Monday, December 17, 2012

...and more bread

Yes, yes, yes...more about bread!  When I set out to learn something, I don't stop until I feel that I have a deep understanding of what I set out to learn in the first place.  My bread journey is no different.

Until today, I hadn't yet hit the bread grand slam I was hoping for.  Now, however, I think I've finally got it.  Big, airy holes, and a crust to put a smile on the face of any bread lover.  A quick preview...


Now that I've started your mouth to watering, let me take a turn and share a few revelations, and the steps that led me to the wonderful, and much desired result I achieved today...

Up to now, I can't say that I was disappointed in my bread results, but making crusty bread in a traditional oven is not the 'slam dunk' one might think.  The biggest issue for me had been capturing/producing steam in the first 10-15 minutes of baking, which, from everything I had read, is really the way to take a boule from good to exceptional.

I kept reading about the 'song' of the crust, which, to my understanding, is a crackling that takes place after the bread is removed from the oven.

I don't have a professional deck oven, and one is not going to be built into my kitchen any time soon.  I have baking tiles, which I love, and that work beautifully for the bottom of the bread, but what about the rest?  Well, there is something called a 'cloche', which is a clay bell that sets over the bread right after it's put into the oven.  The bell shape of the cloche captures the steam produced by the moisture in the bread in the first several minutes of baking.  Once removed, the bread continues to bake, and the crust browns up as it should.

This steaming is what I had been missing.

Not one to spend money on something unless I know it's going to work well, I decided to do a cloche test.  I took my large clay baker (which I haven't used in many, many years - I think it was a wedding gift, and I've been married to my husband for almost 20 years!), I inverted the bottom, and I used it as a make-shift cloche.  I heated it in the oven, with the baking tiles.  Once the oven was to temperature, and my bread had rested sufficiently, I slid it onto the tiles, and covered it with the inverted clay baker bottom.

After about 10 minutes, I removed the lid.  The loaf was beautifully risen, with a steamy sheen.  Perfect!  I left the bread to continue baking, uncovered.  When I removed it, the crust started to crackle!  This is what I had been missing.  This, I think, is the 'song' I have heard so much about.

But what about the texture of the crust and the inside?  The crust looked and felt extremely promising, but was the inside going to be full of those big holes I was so hoping for?  Well, it was close, but still not quite what I imagined in my mind's eye, and knew was possible.

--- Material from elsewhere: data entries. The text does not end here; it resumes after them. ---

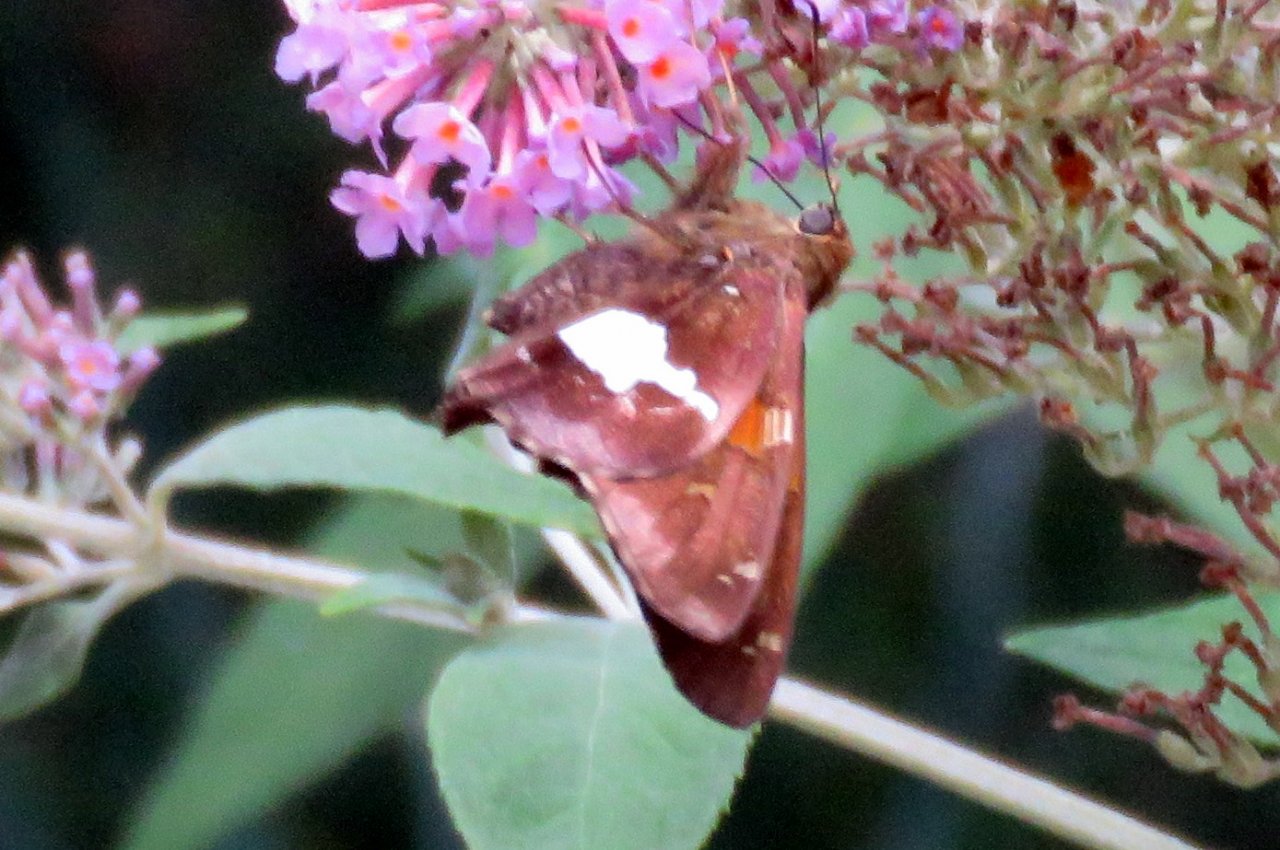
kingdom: Animalia
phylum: Arthropoda
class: Insecta
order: Lepidoptera
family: Hesperiidae
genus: Epargyreus
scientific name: Epargyreus clarus
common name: Silver-spotted Skipper
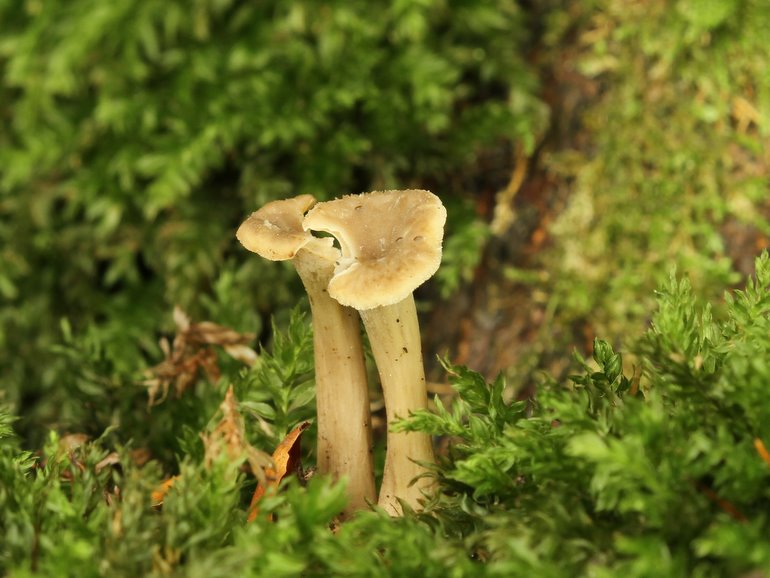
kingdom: Fungi
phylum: Basidiomycota
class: Agaricomycetes
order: Cantharellales
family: Hydnaceae
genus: Craterellus
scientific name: Craterellus undulatus
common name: liden kantarel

There's no question the bread, which is the same recipe I have been making lately, was better.  More moist on the inside, crustier on the outside, but still not the home run I was hoping for.  I really wanted a grand slam, and I had enough dough to try one more time.

What was I missing?

I decided to take a look at Chad Robertson's suggestion of baking in a cast iron dutch oven, or combo cooker.  Chad Robertson appears to be the God father of bread making, and his Tartine Bread cookbook has an almost narcotic affect on me!  If he says the best way to duplicate the results of a professional deck oven is with a cast iron dutch oven or combo cooker, I trust he knows what he's talking about.  I have a cast iron dutch oven, but I needed something as a base.

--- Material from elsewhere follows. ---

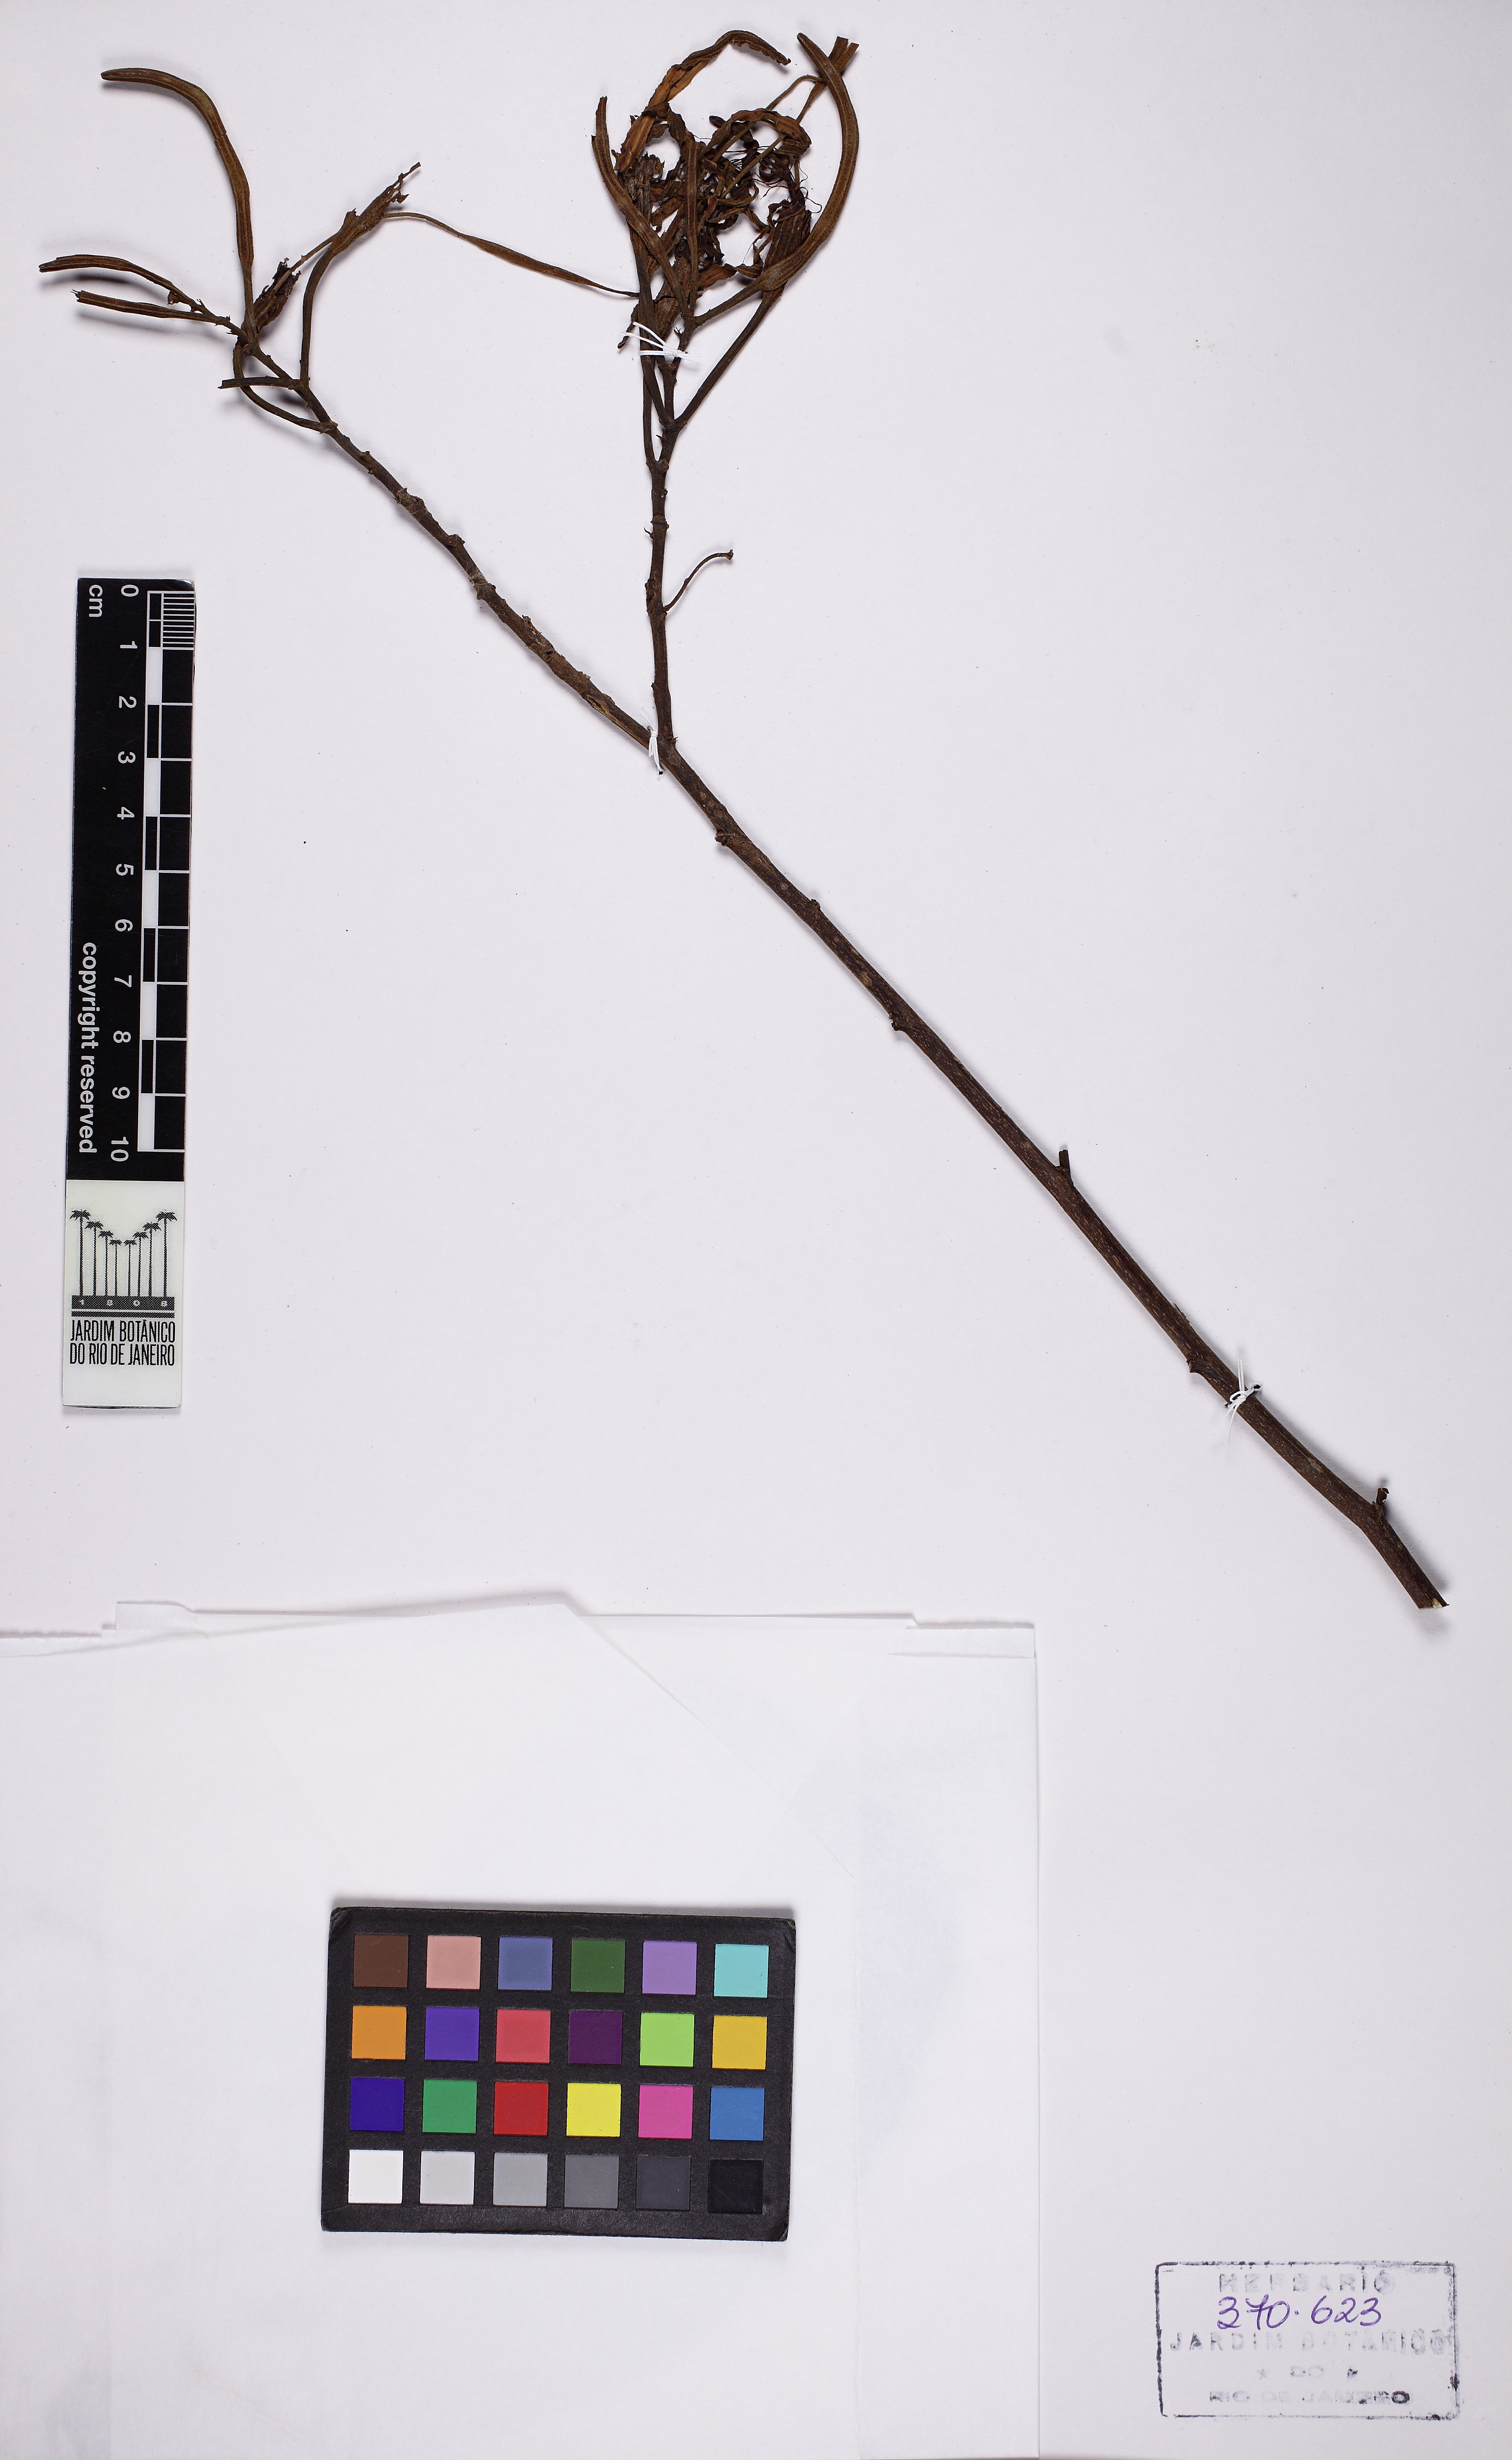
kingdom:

I ran out to my local market, which also happens to carry many non-food items, including kitchen appliances, clothing, furniture, etc.  I quickly located the cast iron section, and found a griddle that would make a great base for my make-shift combo cooker.  With the low edge, it would make it far easier to slide the bread onto the hot griddle without burning myself.  As luck would have it, it was on sale - $16.49.


I already had the dutch oven.  I just removed the lid, which I wouldn't need for baking my bread, and it was ready to serve as a lid over my griddle.


I simply turned it upside down, placed it on top of the griddle, and instant 'combo cooker'!


It's my humble opinion that this little cast iron 'cooker' made all the difference in the world, and I finally achieved the bread I'd been imagining.  It was crusty, chewy, airy perfection!

Not just a beautiful, crackling crust, but big, beautiful holes on the inside.  I'm very pleased, and feeling like I hit this nail squarely on the head.  Bakery quality?  In texture, I think so.


I think the flavor could use just a little more work, but it's damn good, and anything I lose in flavor, I more than make up for when I slice into a warm loaf.  =)

Finally, the grand slam.  What I had imagined was now sitting in front of me.  I'm so very proud of this loaf of bread.  I'm so glad I didn't give up trying.


  1. This looks beautiful! i'm curious - is this a natural starter bread or do you use commercial yeast?

  2. It was wild yeast. I have never been able to get holes like this using commercial yeast. I have used commercial yeast in combination with wild yeast, and gotten similar results, just never commercial yeast on its own.